Dioura : 130 soldats maliens tués, 70 capturés — le JNIM inflige un revers historique à l’armée
Une attaque d’une violence inouïe contre le camp militaire de Dioura
Le jeudi 10 septembre 2026 restera gravé comme l’une des journées les plus sombres pour l’armée malienne. Aux premières lueurs du jour, les combattants du Groupe de soutien à l’islam et aux musulmans (JNIM), affiliés à Al-Qaïda, ont lancé un assaut d’une ampleur rare contre la caserne militaire de Dioura, localité située dans le cercle de Tenenkou, au centre du Mali. Pendant de longues heures, le camp a été pilonné, envahi puis pillé, avant que les assaillants ne se retirent en emportant du matériel lourd et de nombreux otages.
Un bilan humain effroyable, des chiffres encore provisoires
Les informations qui remontent du terrain brossent un tableau apocalyptique. Selon des sources locales concordantes, le bilan provisoire ferait état d’environ 130 militaires maliens tués et de près de 70 soldats capturés par les insurgés. Une hécatombe qui constitue, à ce jour, le plus lourd revers essuyé par les Forces armées maliennes (FAMA) face au JNIM.
Comme à son habitude dans ce type de circonstances, la communication officielle des FAMA et de la présidence de transition est restée minimale, voire totalement muette. Une omerta qui alimente l’angoisse des familles, déjà éprouvées par l’attente et le manque d’informations.
Des images de propagande qui humilient Bamako
Peu après l’attaque, le groupe terroriste a diffusé des images et des vidéos de propagande montrant des dizaines de jeunes conscrits alignés, le regard marqué par la terreur, ainsi que d’importants stocks d’armes et de munitions saisis. Une démonstration de force qui vise à humilier le pouvoir malien et à galvaniser les rangs jihadistes.
L’illusion du partenariat russe vole en éclats
Cette défaite retentissante met en lumière l’échec de la stratégie sécuritaire vantée par la junte militaire dirigée par le colonel Assimi Goïta. Depuis le coup d’État et le virage géopolitique vers Moscou, le régime promettait une montée en puissance de l’armée et l’éradication imminente du péril terroriste grâce à l’appui de mercenaires russes.

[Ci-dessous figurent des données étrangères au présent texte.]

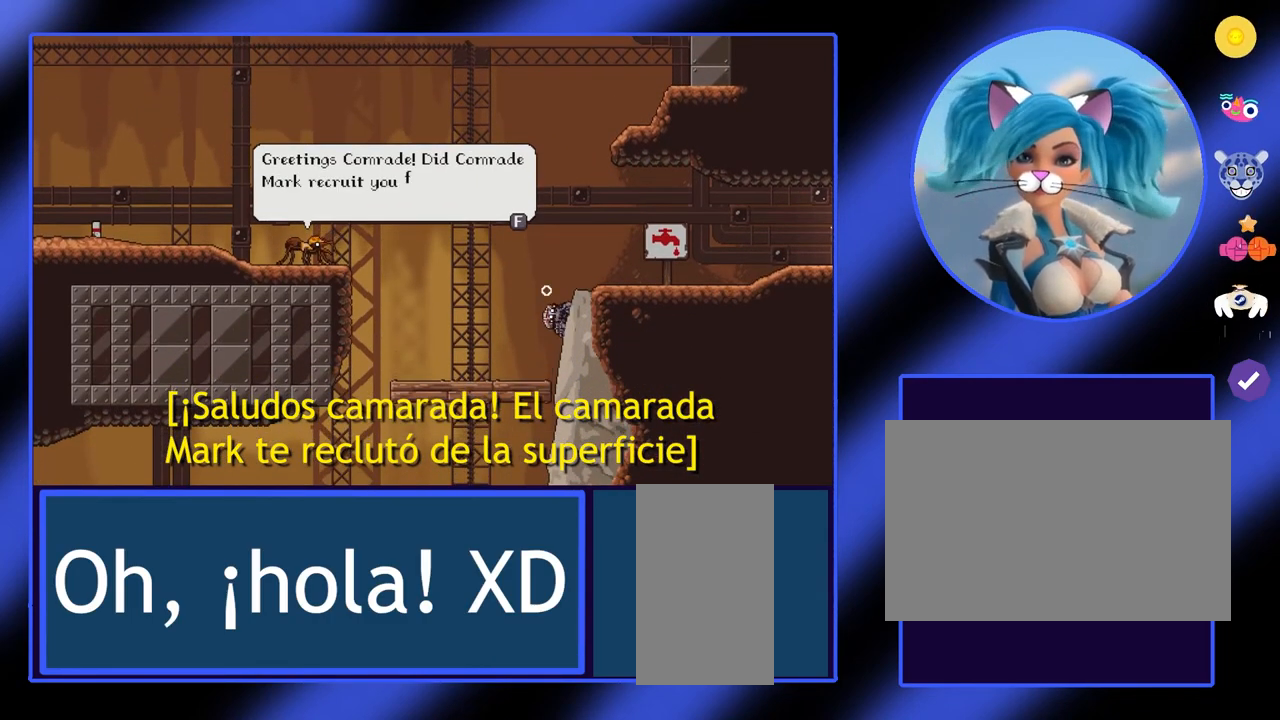
{"keys": [], "mouse": [], "events": []}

Sur le terrain, la rhétorique triomphaliste s’effondre. L’éviction des forces internationales (MINUSMA, Barkhane) et l’incapacité des partenaires russes à stabiliser le territoire laissent les forces maliennes isolées, sous-équipées et vulnérables. Les bases avancées comme celle de Dioura se retrouvent encerclées par des groupes armés mobiles qui frappent désormais où et quand ils le veulent, illustrant l’incapacité de l’État à sécuriser ses propres lignes de défense.
Le désarroi des populations civiles de la région de Mopti
Au-delà de la perte militaire, ce sont les populations civiles de la région de Mopti qui paient le prix fort de ce fiasco. À Dioura, l’incompréhension a cédé la place à la résignation et au désespoir.

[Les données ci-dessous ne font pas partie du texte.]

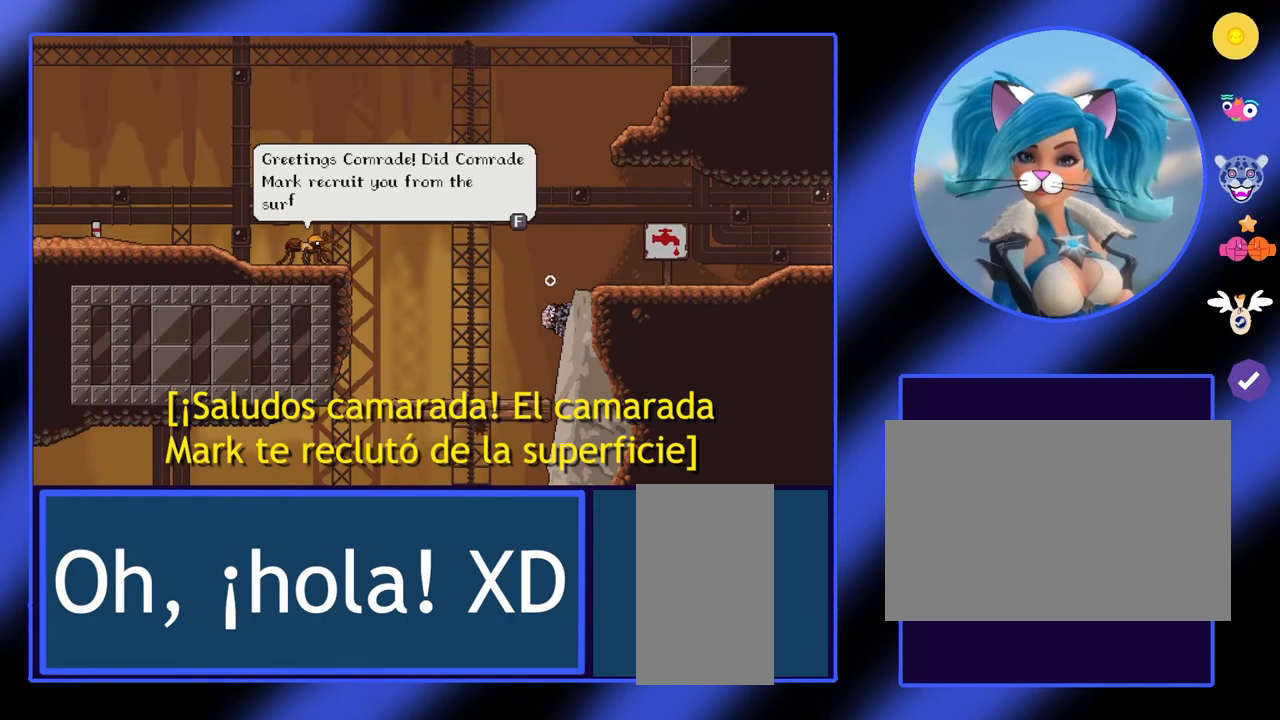
{"keys": [], "mouse": [], "events": []}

« Chaque fois que le camp tombe ou se replie, nous savons ce qui nous attend : les représailles, la peur et le vide absolu, confie sous couvert d’anonymat un habitant de la zone. On nous parle de souveraineté à la télévision à Bamako, mais ici, nous n’avons ni protection, ni État, ni avenir. »
Les commerçants de la zone font état d’une paralysie économique totale. Les foires hebdomadaires sont annulées, les axes routiers coupés par les insurgés, et l’approvisionnement en produits de première nécessité relève du miracle. Après le passage des assaillants, la peur de l’amalgame ou des exactions post-attaque pousse de nombreux villageois à fuir vers les grands centres urbains, gonflant le nombre de déplacés internes dans une indifférence quasi générale.
Vers une impasse politique et militaire
Le drame de Dioura constitue un avertissement sévère pour les autorités de la transition malienne. À force de privilégier la guerre de communication sur la réalité des opérations de terrain, la junte s’enferme dans une impasse. L’affaiblissement continu des effectifs, le moral en berne des troupes et la perte progressive du contrôle territorial au Centre et au Nord posent une question urgente : combien de temps encore la souveraineté retrouvée pourra-t-elle servir de paravent à l’effondrement de la sécurité nationale ?
Sans une réévaluation profonde des alliances, des tactiques militaires et du dialogue avec les communautés locales, le Mali risque de s’enfoncer davantage dans un cercle vicieux où civils et soldats restent les premières victimes de l’aveuglement politique.